§ EXTRACTED TEXT
Despite the black box, top members of government have let slip a great deal about what they understood justified their decision. And after 10 days of such testimony, it can be uncharitably said that this government would have difficulty explaining the preparation of a frozen pizza to anyone, even if armed with the print instructions — so convoluted and, on their face, contradictory, have their utterances and written submissions been.

The written instructions in this most consequential case of deciding if we have crossed the threshold into an emergency posed by “threats to the security of Canada” that justifies mobilizing Canada’s most formidable legal instrument are the now famous section 2 clauses of the CSIS Act. At least one of them must be present and unresolvable through ordinary civil powers and institutions.

They include espionage or sabotage, clandestine or deceptive foreign-influenced activity damaging to Canadian interests, and overthrow of the democratic government. The government has at least made crystal clear that it hangs its hat on the third subsection that rounds out this list of four, involving acts or threats of serious violence against persons or property for political, religious, or ideological objectives. All parties agree that these same standards for defining “threats to the security of Canada” constrain both CSIS and the government.

§ RAW DATA
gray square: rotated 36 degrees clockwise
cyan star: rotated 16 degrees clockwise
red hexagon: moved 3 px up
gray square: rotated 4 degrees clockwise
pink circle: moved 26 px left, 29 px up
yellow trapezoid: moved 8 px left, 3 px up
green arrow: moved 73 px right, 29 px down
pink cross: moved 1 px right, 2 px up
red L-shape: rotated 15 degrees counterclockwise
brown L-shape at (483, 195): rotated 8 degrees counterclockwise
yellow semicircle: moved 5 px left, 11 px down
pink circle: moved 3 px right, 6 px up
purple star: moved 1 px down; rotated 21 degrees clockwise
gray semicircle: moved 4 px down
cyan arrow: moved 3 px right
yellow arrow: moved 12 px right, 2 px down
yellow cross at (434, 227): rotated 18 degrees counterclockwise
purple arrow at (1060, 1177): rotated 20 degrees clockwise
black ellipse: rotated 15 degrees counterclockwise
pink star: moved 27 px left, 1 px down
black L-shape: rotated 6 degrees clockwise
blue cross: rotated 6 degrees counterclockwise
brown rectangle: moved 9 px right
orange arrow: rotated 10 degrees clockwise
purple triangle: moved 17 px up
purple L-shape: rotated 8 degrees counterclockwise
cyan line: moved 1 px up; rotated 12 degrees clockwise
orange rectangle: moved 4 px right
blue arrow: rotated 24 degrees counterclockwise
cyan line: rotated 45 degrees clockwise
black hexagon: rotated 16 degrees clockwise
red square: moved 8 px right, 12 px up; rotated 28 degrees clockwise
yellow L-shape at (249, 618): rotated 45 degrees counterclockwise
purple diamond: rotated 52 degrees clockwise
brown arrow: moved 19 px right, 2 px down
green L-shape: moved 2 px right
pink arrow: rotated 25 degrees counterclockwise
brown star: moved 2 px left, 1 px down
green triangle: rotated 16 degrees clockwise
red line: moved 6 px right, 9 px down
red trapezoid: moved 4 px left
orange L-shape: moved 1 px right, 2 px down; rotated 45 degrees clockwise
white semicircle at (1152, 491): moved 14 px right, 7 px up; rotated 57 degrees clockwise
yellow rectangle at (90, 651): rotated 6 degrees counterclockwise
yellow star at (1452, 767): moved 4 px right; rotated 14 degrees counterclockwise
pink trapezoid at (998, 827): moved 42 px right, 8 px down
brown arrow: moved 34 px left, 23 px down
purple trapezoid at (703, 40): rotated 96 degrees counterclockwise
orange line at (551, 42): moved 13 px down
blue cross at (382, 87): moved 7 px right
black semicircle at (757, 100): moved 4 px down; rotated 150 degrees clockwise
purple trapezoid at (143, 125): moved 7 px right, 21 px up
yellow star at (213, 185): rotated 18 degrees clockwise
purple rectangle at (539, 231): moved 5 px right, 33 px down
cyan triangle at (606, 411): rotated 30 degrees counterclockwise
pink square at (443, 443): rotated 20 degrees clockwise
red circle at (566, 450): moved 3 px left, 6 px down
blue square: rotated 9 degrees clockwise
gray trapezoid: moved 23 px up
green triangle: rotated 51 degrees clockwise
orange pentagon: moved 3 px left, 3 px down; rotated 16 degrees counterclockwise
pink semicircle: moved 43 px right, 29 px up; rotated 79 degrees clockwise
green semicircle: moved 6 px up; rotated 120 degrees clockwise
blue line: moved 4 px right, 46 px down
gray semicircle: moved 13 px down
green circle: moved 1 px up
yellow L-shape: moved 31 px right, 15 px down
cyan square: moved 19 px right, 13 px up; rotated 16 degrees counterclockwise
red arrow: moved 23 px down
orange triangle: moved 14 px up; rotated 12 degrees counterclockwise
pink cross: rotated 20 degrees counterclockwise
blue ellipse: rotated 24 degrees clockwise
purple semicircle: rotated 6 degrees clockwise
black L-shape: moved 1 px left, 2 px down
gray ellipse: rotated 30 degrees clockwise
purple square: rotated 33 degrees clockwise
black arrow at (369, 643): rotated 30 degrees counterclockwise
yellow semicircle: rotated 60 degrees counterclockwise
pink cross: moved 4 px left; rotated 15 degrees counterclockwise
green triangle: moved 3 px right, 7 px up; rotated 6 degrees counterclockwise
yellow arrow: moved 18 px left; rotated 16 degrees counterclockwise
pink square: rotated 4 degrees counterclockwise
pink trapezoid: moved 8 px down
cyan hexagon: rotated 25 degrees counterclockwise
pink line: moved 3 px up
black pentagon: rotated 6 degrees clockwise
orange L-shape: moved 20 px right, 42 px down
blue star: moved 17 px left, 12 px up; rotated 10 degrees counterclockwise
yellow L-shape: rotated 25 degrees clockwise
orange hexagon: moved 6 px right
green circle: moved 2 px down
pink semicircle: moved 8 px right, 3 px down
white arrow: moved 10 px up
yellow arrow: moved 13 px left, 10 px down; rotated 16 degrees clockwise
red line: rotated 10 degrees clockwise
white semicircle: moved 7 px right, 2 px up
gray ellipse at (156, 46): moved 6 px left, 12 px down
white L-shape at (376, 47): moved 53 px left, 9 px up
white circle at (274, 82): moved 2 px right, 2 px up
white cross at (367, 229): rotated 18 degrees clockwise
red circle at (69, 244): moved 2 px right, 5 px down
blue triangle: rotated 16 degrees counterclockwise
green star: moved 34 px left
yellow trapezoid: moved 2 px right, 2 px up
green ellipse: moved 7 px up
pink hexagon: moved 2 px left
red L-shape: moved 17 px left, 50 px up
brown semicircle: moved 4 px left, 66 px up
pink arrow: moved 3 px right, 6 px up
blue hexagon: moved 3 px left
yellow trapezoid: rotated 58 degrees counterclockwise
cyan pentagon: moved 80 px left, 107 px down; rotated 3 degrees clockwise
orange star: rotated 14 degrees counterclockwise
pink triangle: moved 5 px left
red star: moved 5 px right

§ WHAT YOU NEED TO DO
Render this sentence from the passage on the Canadian government's emergency decision into Spanish: "All parties agree that these same standards for defining “threats to the security of Canada” constrain both CSIS and the government." The records have no role in this work.

§ RESPONSE
Todas las partes coinciden en que estos mismos criterios para definir las «amenazas a la seguridad de Canadá» limitan tanto al CSIS como al gobierno.